> Selected excerpt
▬▬▬

Research offers genetic clues to skin disease

By Steven Schultz

Princeton NJ -- People suffering from scleroderma, a debilitating, sometimes-fatal skin disease, may one day benefit from a study that gives doctors their first look at the genes behind the poorly understood disease.

A team of scientists including Princeton geneticist David Botstein and led by his postdoctoral fellow Michael Whitfield found more than 2,700 genes with an unusual level of activity in people with scleroderma, which causes painful thickening of the skin, swelling and other tissue damage. The results could greatly improve doctors' ability to diagnose the disease and may reveal possible avenues for treating it.

A surprising result of the study, said Botstein, was that gene activity in patches of skin affected by the disease was indistinguishable from that of unaffected patches. The implication is that the disease is systemic (present throughout the body), rather than confined to skin where symptoms are visible.

Scleroderma affects as many as 300,000 people in the United States and typically develops in people in their 40s and 50s. In many cases the symptoms are relatively mild, but in others they can be fatal in 10 years. No current treatments are consistently effective.

▬▬▬

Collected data
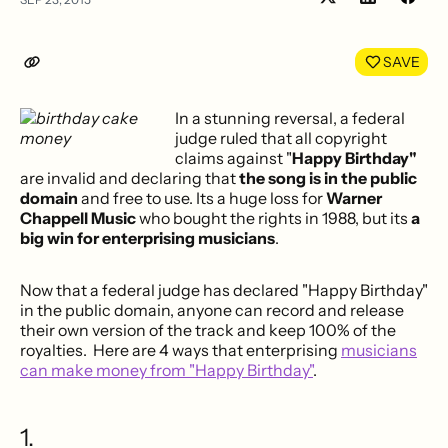
Share
Shar
on
on
LinkedIn
Face
SAVE
In a stunning reversal, a federal
judge ruled that all copyright
claims against "
Happy Birthday"
are invalid and declaring that
the song is in the public
domain
and free to use. Its a huge loss for
Warner
Chappell Music
who bought the rights in 1988, but its
a
big win for enterprising musicians
.
Now that a federal judge has declared "Happy Birthday"
in the public domain, anyone can record and release
their own version of the track and keep 100% of the
royalties. Here are 4 ways that enterprising
musicians
can make money from "Happy Birthday"
.
1.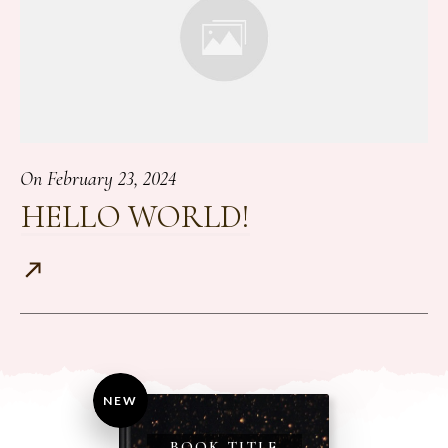
On
February 23, 2024
HELLO WORLD!
NEW
BOOK TITLE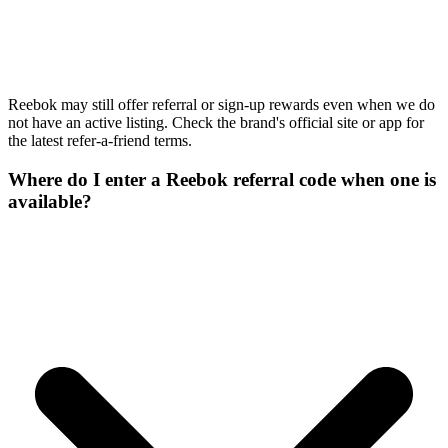
Reebok may still offer referral or sign-up rewards even when we do
not have an active listing. Check the brand's official site or app for
the latest refer-a-friend terms.
Where do I enter a Reebok referral code when one is
available?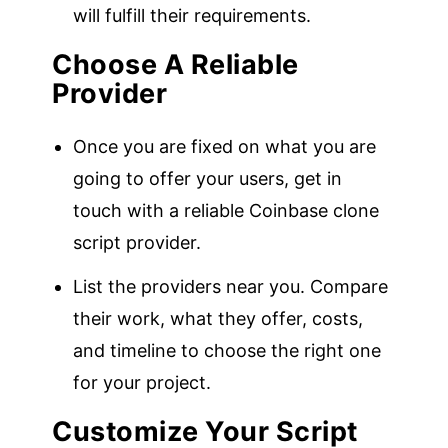
will fulfill their requirements.
Choose A Reliable
Provider
Once you are fixed on what you are
going to offer your users, get in
touch with a reliable Coinbase clone
script provider.
List the providers near you. Compare
their work, what they offer, costs,
and timeline to choose the right one
for your project.
Customize Your Script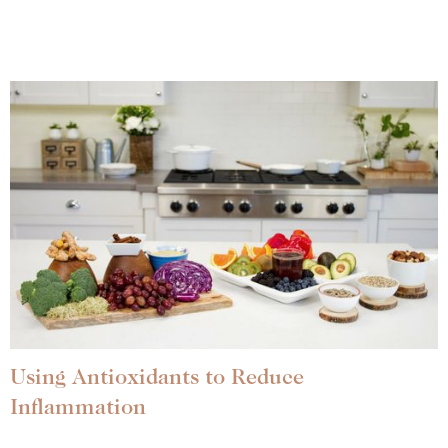
Using Antioxidants to Reduce
Inflammation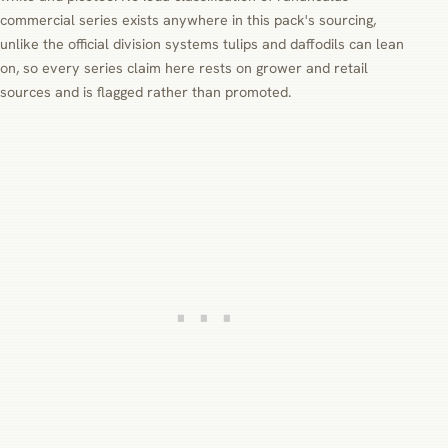
commercial series exists anywhere in this pack's sourcing,
unlike the official division systems tulips and daffodils can lean
on, so every series claim here rests on grower and retail
sources and is flagged rather than promoted.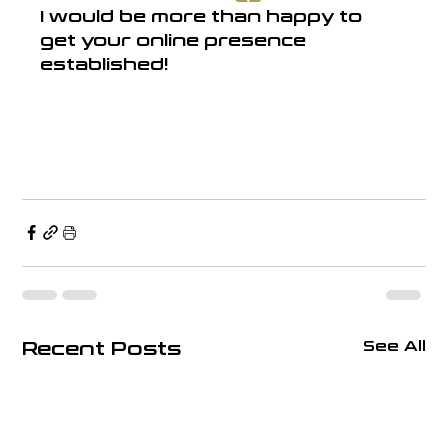
I would be more than happy to 
get your online presence 
established!
Recent Posts
See All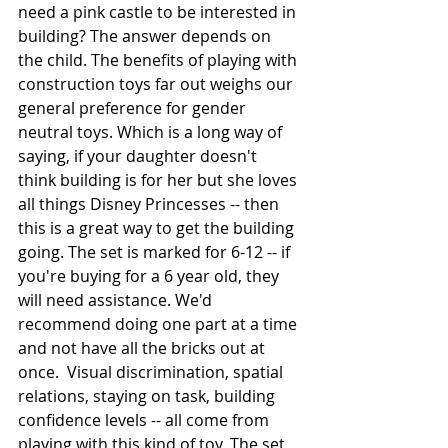
need a pink castle to be interested in 
building? The answer depends on 
the child. The benefits of playing with 
construction toys far out weighs our 
general preference for gender 
neutral toys. Which is a long way of 
saying, if your daughter doesn't 
think building is for her but she loves 
all things Disney Princesses -- then 
this is a great way to get the building 
going. The set is marked for 6-12 -- if 
you're buying for a 6 year old, they 
will need assistance. We'd 
recommend doing one part at a time 
and not have all the bricks out at 
once.  Visual discrimination, spatial 
relations, staying on task, building 
confidence levels -- all come from 
playing with this kind of toy. The set 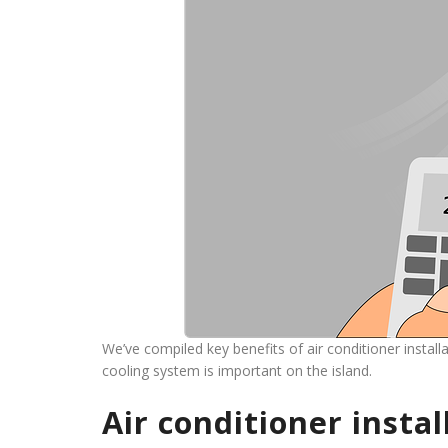
We’ve compiled key benefits of air conditioner instal
cooling system is important on the island.
Air conditioner insta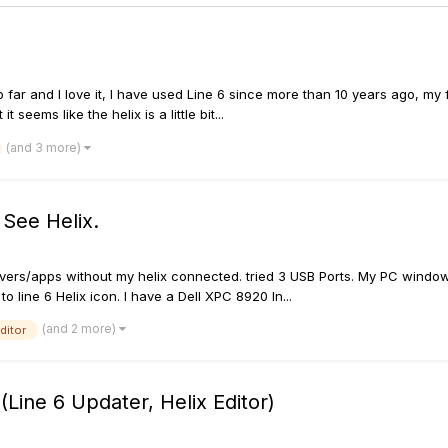
so far and I love it, I have used Line 6 since more than 10 years ago, m
seems like the helix is a little bit...
(and 3 more)
 See Helix.
ix drivers/apps without my helix connected. tried 3 USB Ports. My PC wi
o line 6 Helix icon. I have a Dell XPC 8920 In...
(and 2 more)
editor
(Line 6 Updater, Helix Editor)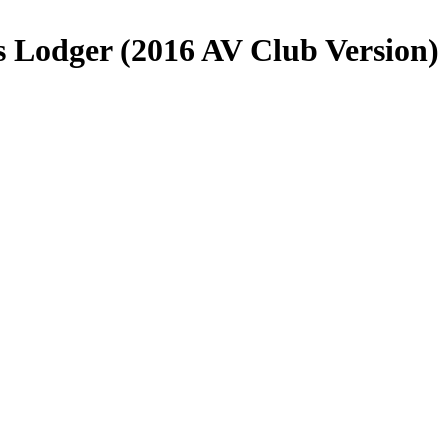
s Lodger (2016 AV Club Version)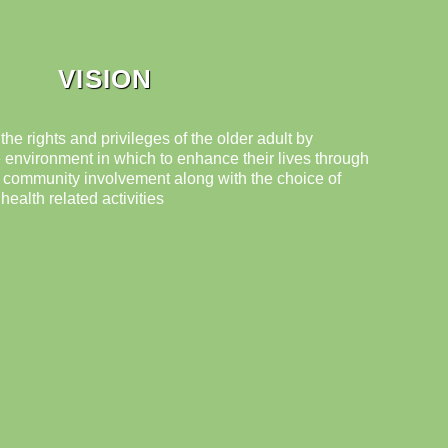
VISION
 the rights and privileges of the older adult by
 environment in which to enhance their lives through
d community involvement along with the choice of
ealth related activities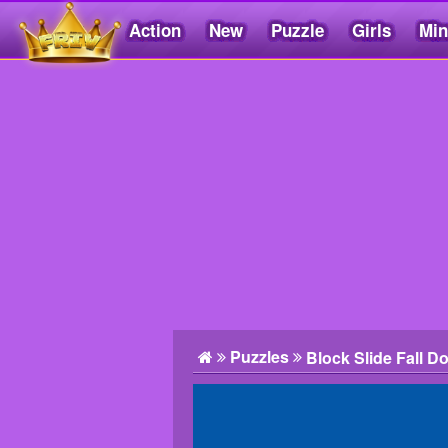
Action
New
Puzzle
Girls
Min
Friv5.me
Puzzles
Block Slide Fall D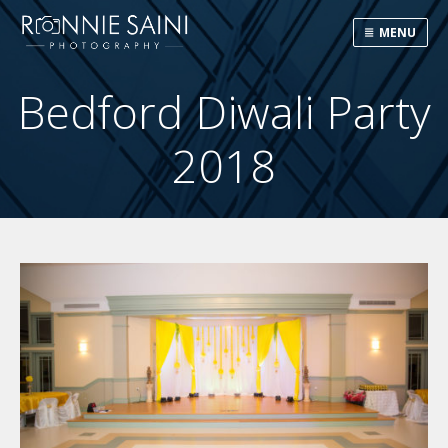
MENU
Bedford Diwali Party
2018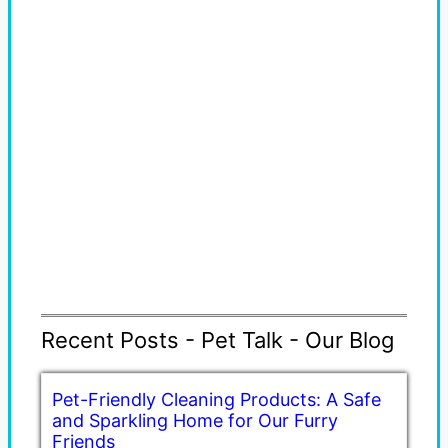
Recent Posts - Pet Talk - Our Blog
Pet-Friendly Cleaning Products: A Safe
and Sparkling Home for Our Furry
Friends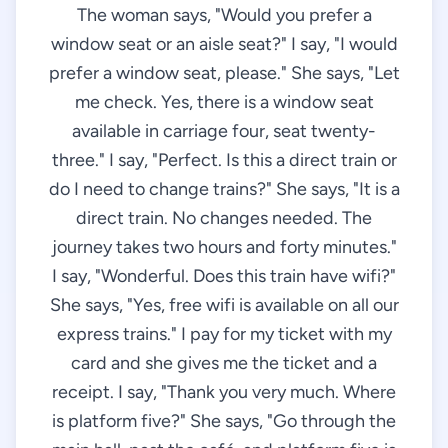
The woman says, "Would you prefer a
window seat or an aisle seat?" I say, "I would
prefer a window seat, please." She says, "Let
me check. Yes, there is a window seat
available in carriage four, seat twenty-
three." I say, "Perfect. Is this a direct train or
do I need to change trains?" She says, "It is a
direct train. No changes needed. The
journey takes two hours and forty minutes."
I say, "Wonderful. Does this train have wifi?"
She says, "Yes, free wifi is available on all our
express trains." I pay for my ticket with my
card and she gives me the ticket and a
receipt. I say, "Thank you very much. Where
is platform five?" She says, "Go through the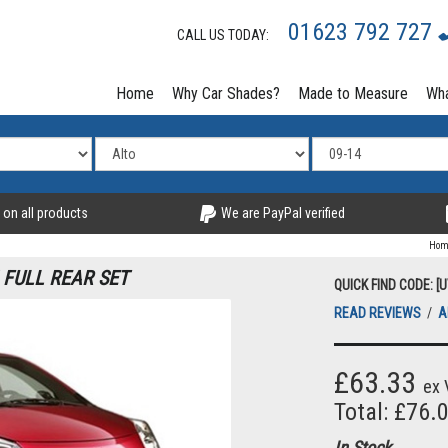
01623 792 727
CALL US TODAY:
Home
Why Car Shades?
Made to Measure
Wha
 on all products
We are PayPal verified
Hom
 FULL REAR SET
QUICK FIND CODE: [
READ REVIEWS
/
A
£63.33
ex 
Total: £76.
In Stock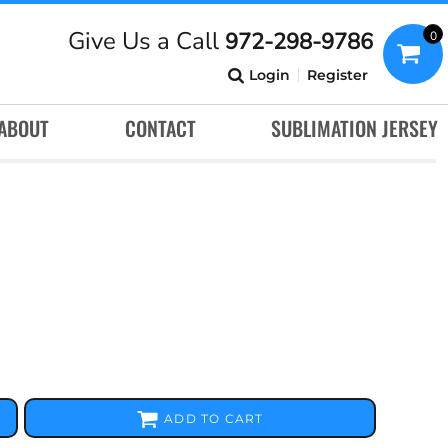
Give Us a Call
972-298-9786
0
Login
Register
ABOUT
CONTACT
SUBLIMATION JERSEY
ADD TO CART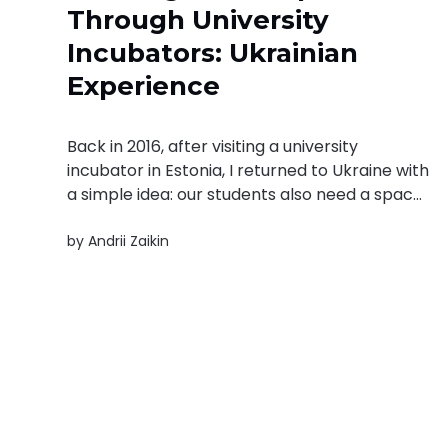
Through University
Incubators: Ukrainian
Experience
Back in 2016, after visiting a university
incubator in Estonia, I returned to Ukraine with
a simple idea: our students also need a space
to test ideas, fail safely, and build things that
by
Andrii Zaikin
matter. For the first two years, we conducted
small pilots at various universities. Students
volunteered, formed informal...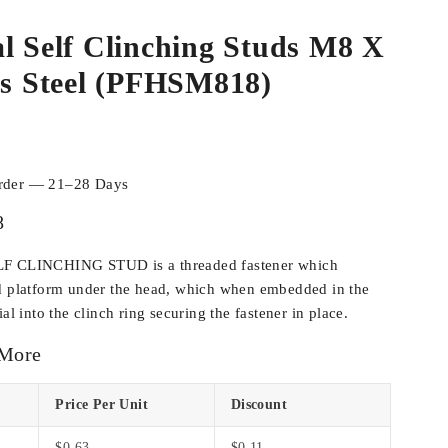
l Self Clinching Studs M8 X
ss Steel (PFHSM818)
order — 21–28 Days
8
LF CLINCHING STUD is a threaded fastener which
ed platform under the head, which when embedded in the
al into the clinch ring securing the fastener in place.
 More
Price Per Unit
Discount
$
0.63
$
0.11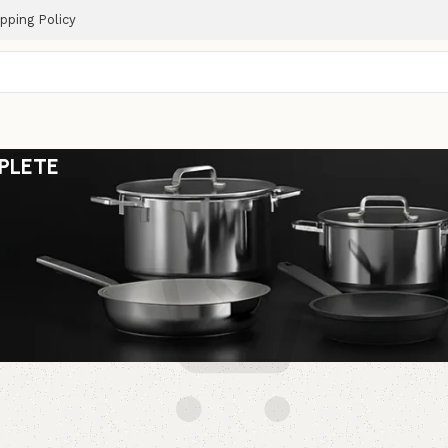
pping Policy
PLETE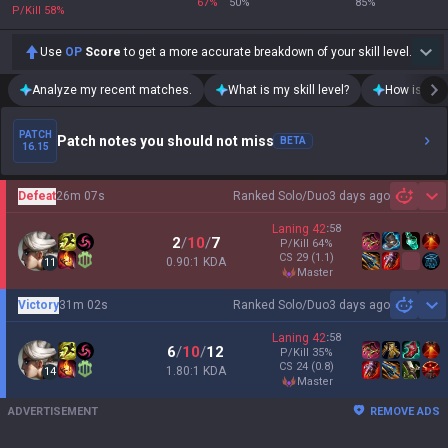
67
%
50
%
85
%
P/Kill
58
%
Use
OP
Score
to get a more accurate breakdown of your skill level.
Analyze my recent matches.
What is my skill level?
How is my t
PATCH
Patch notes you should not miss
BETA
16.15
Defeat
26m 07s
Ranked Solo/Duo
3 days ago
Sh
Laning
42
:
58
2
/
10
/
7
P/Kill
64
%
CS
29
(1.1)
0.90:1 KDA
11
master
Victory
31m 02s
Ranked Solo/Duo
3 days ago
Sh
Laning
42
:
58
6
/
10
/
12
P/Kill
35
%
CS
24
(0.8)
1.80:1 KDA
14
master
ADVERTISEMENT
REMOVE ADS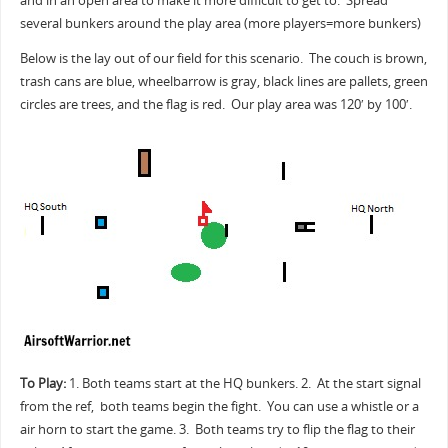
and in an open area to make it more difficult to get to. Spread
several bunkers around the play area (more players=more bunkers)
Below is the lay out of our field for this scenario. The couch is brown,
trash cans are blue, wheelbarrow is gray, black lines are pallets, green
circles are trees, and the flag is red. Our play area was 120′ by 100′.
To Play:
1. Both teams start at the HQ bunkers. 2. At the start signal
from the ref, both teams begin the fight. You can use a whistle or a
air horn to start the game. 3. Both teams try to flip the flag to their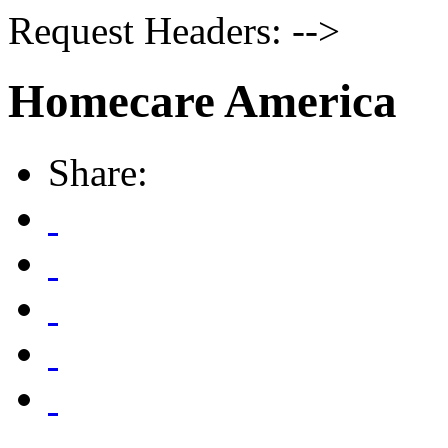
Request Headers: -->
Homecare America
Share: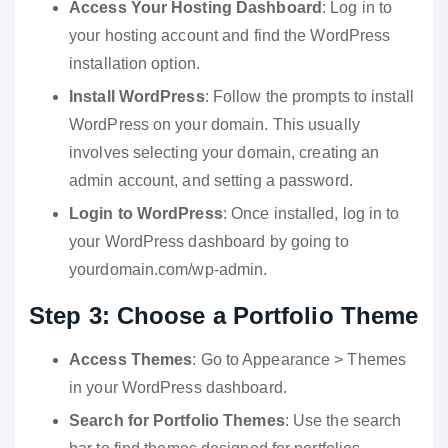
Access Your Hosting Dashboard
: Log in to
your hosting account and find the WordPress
installation option.
Install WordPress
: Follow the prompts to install
WordPress on your domain. This usually
involves selecting your domain, creating an
admin account, and setting a password.
Login to WordPress
: Once installed, log in to
your WordPress dashboard by going to
yourdomain.com/wp-admin.
Step 3: Choose a Portfolio Theme
Access Themes
: Go to Appearance > Themes
in your WordPress dashboard.
Search for Portfolio Themes
: Use the search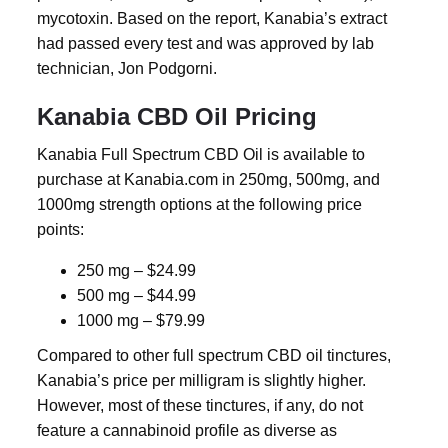
mycotoxin. Based on the report, Kanabia’s extract
had passed every test and was approved by lab
technician, Jon Podgorni.
Kanabia CBD Oil Pricing
Kanabia Full Spectrum CBD Oil is available to
purchase at Kanabia.com in 250mg, 500mg, and
1000mg strength options at the following price
points:
250 mg – $24.99
500 mg – $44.99
1000 mg – $79.99
Compared to other full spectrum CBD oil tinctures,
Kanabia’s price per milligram is slightly higher.
However, most of these tinctures, if any, do not
feature a cannabinoid profile as diverse as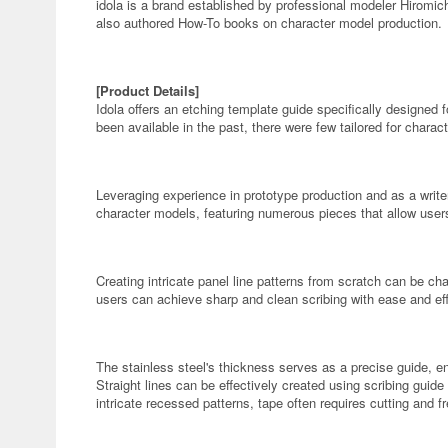
idola is a brand established by professional modeler Hiromi
also authored How-To books on character model production.
[Product Details]
Idola offers an etching template guide specifically designed f
been available in the past, there were few tailored for charac
Leveraging experience in prototype production and as a writer
character models, featuring numerous pieces that allow users 
Creating intricate panel line patterns from scratch can be ch
users can achieve sharp and clean scribing with ease and eff
The stainless steel's thickness serves as a precise guide, e
Straight lines can be effectively created using scribing guide
intricate recessed patterns, tape often requires cutting and f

▬▬▬

> Task requirements
A: Copy the scleroderma article word for word, starting with "Princeton NJ -- People" and going on through "for treating it.".
B: Answer these questions using the scleroderma article:
(i) How many genes did the team find with an unusual level of activity in people with scleroderma?
(ii) Who led the team of scientists?
(iii) As many as how many people in the United States does scleroderma affect?
C: Summarize the scleroderma article in two sentences.
The records were taken from a separate source.

> Solutions to the problems
A:
Princeton NJ -- People suffering from scleroderma, a debilitating, sometimes-fatal skin disease, may one day benefit from a study that gives doctors their first look at the genes behind the poorly understood disease.

A team of scientists including Princeton geneticist David Botstein and led by his postdoctoral fellow Michael Whitfield found more than 2,700 genes with an unusual level of activity in people with scleroderma, which causes painful thickening of the skin, swelling and other tissue damage. The results could greatly improve doctors' ability to diagnose the disease and may reveal possible avenues for treating it.

B:
(i) More than 2,700.
(ii) Michael Whitfield, David Botstein's postdoctoral fellow.
(iii) As many as 300,000.

C: A team led by Michael Whitfield, which included Princeton geneticist David Botstein, found more than 2,700 genes with an unusual level of activity in people with scleroderma, a finding that could improve diagnosis and point toward treatments. Gene activity in affected skin was indistinguishable from that in unaffected skin, which implies the disease is present throughout the body, and it affects as many as 300,000 people in the United States, with no current treatment consistently effective.